— Task item —
When you restate the records, do so word for word and omit any picture they contain.
== == ==
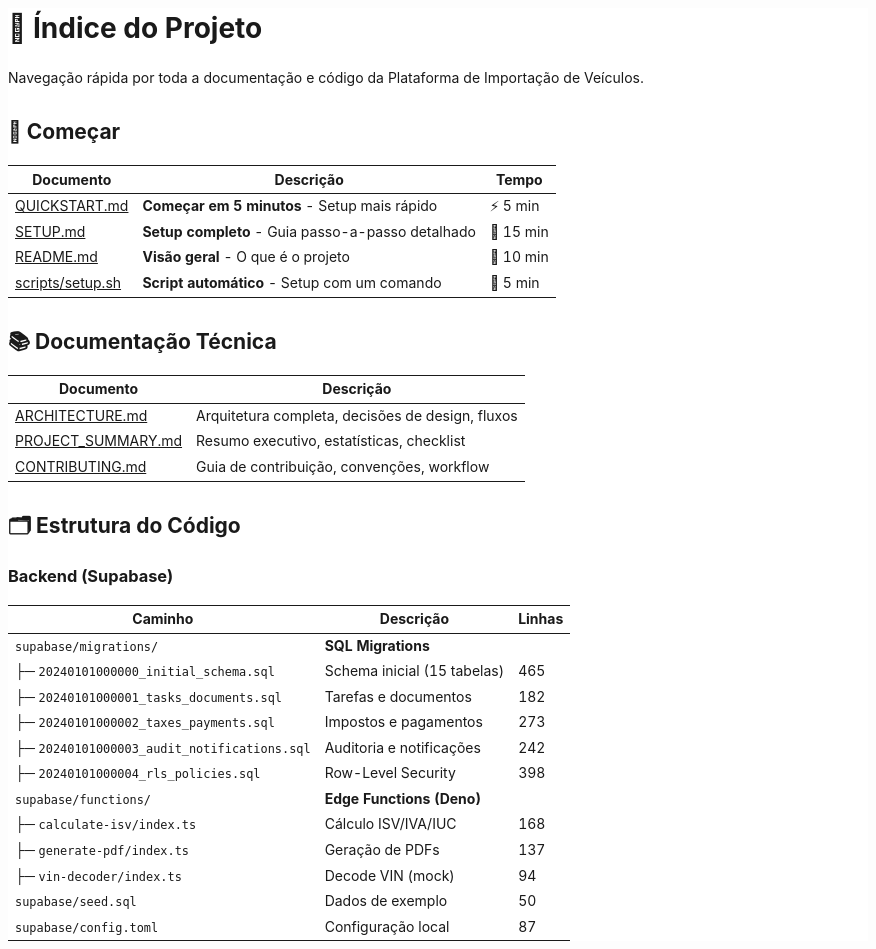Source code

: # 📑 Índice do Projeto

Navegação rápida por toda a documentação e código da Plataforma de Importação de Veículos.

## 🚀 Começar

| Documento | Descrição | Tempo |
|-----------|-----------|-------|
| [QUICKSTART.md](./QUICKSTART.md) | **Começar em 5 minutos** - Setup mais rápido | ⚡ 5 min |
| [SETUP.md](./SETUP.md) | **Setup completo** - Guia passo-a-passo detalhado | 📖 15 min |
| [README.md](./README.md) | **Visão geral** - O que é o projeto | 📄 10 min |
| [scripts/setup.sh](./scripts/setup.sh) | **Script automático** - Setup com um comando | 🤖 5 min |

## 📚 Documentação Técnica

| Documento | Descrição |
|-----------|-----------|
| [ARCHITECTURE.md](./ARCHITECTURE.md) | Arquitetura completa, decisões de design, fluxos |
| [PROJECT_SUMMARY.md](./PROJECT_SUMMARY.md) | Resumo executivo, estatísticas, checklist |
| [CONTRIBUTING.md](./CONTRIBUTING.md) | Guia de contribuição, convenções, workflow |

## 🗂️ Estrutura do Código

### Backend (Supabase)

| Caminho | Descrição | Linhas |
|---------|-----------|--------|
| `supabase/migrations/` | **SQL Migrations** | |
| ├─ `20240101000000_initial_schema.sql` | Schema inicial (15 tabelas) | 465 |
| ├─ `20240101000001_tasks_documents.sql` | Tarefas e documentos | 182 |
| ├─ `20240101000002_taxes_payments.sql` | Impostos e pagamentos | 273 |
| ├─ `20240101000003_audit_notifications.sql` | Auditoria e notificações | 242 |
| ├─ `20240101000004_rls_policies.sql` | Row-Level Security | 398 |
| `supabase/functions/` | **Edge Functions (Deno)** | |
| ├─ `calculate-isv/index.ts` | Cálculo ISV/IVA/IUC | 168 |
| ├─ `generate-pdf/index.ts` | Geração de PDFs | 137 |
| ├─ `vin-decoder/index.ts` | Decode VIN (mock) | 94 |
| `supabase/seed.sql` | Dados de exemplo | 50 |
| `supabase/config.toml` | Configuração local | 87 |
== == ==
— Finished task —
Source code

: # 📑 Índice do Projeto

Navegação rápida por toda a documentação e código da Plataforma de Importação de Veículos.

## 🚀 Começar

| Documento | Descrição | Tempo |
|-----------|-----------|-------|
| [QUICKSTART.md](./QUICKSTART.md) | **Começar em 5 minutos** - Setup mais rápido | ⚡ 5 min |
| [SETUP.md](./SETUP.md) | **Setup completo** - Guia passo-a-passo detalhado | 📖 15 min |
| [README.md](./README.md) | **Visão geral** - O que é o projeto | 📄 10 min |
| [scripts/setup.sh](./scripts/setup.sh) | **Script automático** - Setup com um comando | 🤖 5 min |

## 📚 Documentação Técnica

| Documento | Descrição |
|-----------|-----------|
| [ARCHITECTURE.md](./ARCHITECTURE.md) | Arquitetura completa, decisões de design, fluxos |
| [PROJECT_SUMMARY.md](./PROJECT_SUMMARY.md) | Resumo executivo, estatísticas, checklist |
| [CONTRIBUTING.md](./CONTRIBUTING.md) | Guia de contribuição, convenções, workflow |

## 🗂️ Estrutura do Código

### Backend (Supabase)

| Caminho | Descrição | Linhas |
|---------|-----------|--------|
| `supabase/migrations/` | **SQL Migrations** | |
| ├─ `20240101000000_initial_schema.sql` | Schema inicial (15 tabelas) | 465 |
| ├─ `20240101000001_tasks_documents.sql` | Tarefas e documentos | 182 |
| ├─ `20240101000002_taxes_payments.sql` | Impostos e pagamentos | 273 |
| ├─ `20240101000003_audit_notifications.sql` | Auditoria e notificações | 242 |
| ├─ `20240101000004_rls_policies.sql` | Row-Level Security | 398 |
| `supabase/functions/` | **Edge Functions (Deno)** | |
| ├─ `calculate-isv/index.ts` | Cálculo ISV/IVA/IUC | 168 |
| ├─ `generate-pdf/index.ts` | Geração de PDFs | 137 |
| ├─ `vin-decoder/index.ts` | Decode VIN (mock) | 94 |
| `supabase/seed.sql` | Dados de exemplo | 50 |
| `supabase/config.toml` | Configuração local | 87 |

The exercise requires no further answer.